Ernst & Young's head office on the south bank of the Thames in London was designed with communication in mind. Previously, the firm's staff were scattered through five offices of varying quality in the city. The building was an opportunity to create the perfect working environment for the firm from scratch and with that in mind, E&Y hired MCM Architecture to help with the interior design of the building.

'The firm already had ideas on how they wanted to use the building and had decided that it was to be completely open plan,' says Corinne Pringle, managing director of MCM. 'That could have been contentious for some departments, but everyone came behind the idea. It was all about realising their vision for the building. The firm wanted to get away from the culture that if you're not sitting at your desk, you're not working, and that can be a difficult habit to break. The building is meant to encourage mobility and transparency.'

Designing the interior space, she says, was a very consultative process.

The Foster-designed building consists of two nine-story buildings that are connected through an atrium and a series of bridges on higher floors.

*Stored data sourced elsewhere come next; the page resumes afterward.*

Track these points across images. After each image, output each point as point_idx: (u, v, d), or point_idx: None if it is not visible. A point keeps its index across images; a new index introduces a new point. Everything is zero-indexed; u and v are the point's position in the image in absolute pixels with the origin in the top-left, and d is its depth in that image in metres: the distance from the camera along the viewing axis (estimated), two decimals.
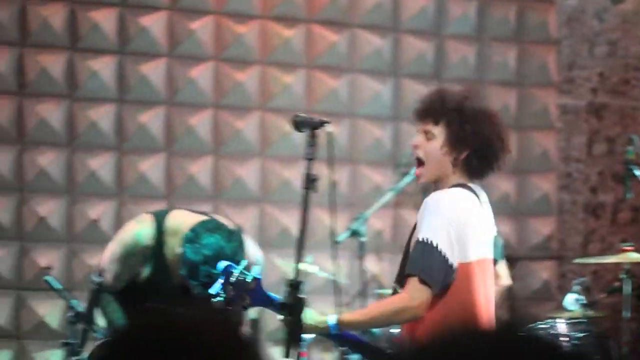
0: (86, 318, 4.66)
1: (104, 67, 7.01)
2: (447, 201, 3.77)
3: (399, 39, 7.54)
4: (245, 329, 1.70)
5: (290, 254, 7.02)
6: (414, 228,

'Each floor has break-out areas, tea and coffee points and meeting areas,' says Pringle. 'The aim is to encourage people to move around the building.' She says that she was convinced that the design had been a success when an E&Y employee told her that their workstation was no longer their place of work - 'the building is my place of work'. 'You can go into some offices and feel heavy. A bad building can make staff retention quite difficult. People seem proud to be in this building and that's important.'


•    The Workplace (Health, Safety and Welfare) Regulations of 1992 lay down most of the requirements for the working environment.

•    Individual workstations should meet standard recommendations, which include adjustable seating, correct light sources (details available from the Health & Safety Executive on

•    There are separate regulations covering computer use, the Display Screen Equipment Regulations.

•    Office temperatures of between 13 deg C and 30 deg C are considered 'reasonable', although there is no strict legal requirement.